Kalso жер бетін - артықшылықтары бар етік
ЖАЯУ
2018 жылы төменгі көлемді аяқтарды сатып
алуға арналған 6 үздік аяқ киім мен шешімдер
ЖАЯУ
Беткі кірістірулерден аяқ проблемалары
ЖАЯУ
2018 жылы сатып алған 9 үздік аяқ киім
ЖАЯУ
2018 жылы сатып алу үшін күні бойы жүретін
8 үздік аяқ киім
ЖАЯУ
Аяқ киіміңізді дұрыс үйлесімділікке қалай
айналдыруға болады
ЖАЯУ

> [Task details]: Reply by returning the full set of records above exactly.

> [Exercise response]:
Kalso жер бетін - артықшылықтары бар етік
ЖАЯУ
2018 жылы төменгі көлемді аяқтарды сатып
алуға арналған 6 үздік аяқ киім мен шешімдер
ЖАЯУ
Беткі кірістірулерден аяқ проблемалары
ЖАЯУ
2018 жылы сатып алған 9 үздік аяқ киім
ЖАЯУ
2018 жылы сатып алу үшін күні бойы жүретін
8 үздік аяқ киім
ЖАЯУ
Аяқ киіміңізді дұрыс үйлесімділікке қалай
айналдыруға болады
ЖАЯУ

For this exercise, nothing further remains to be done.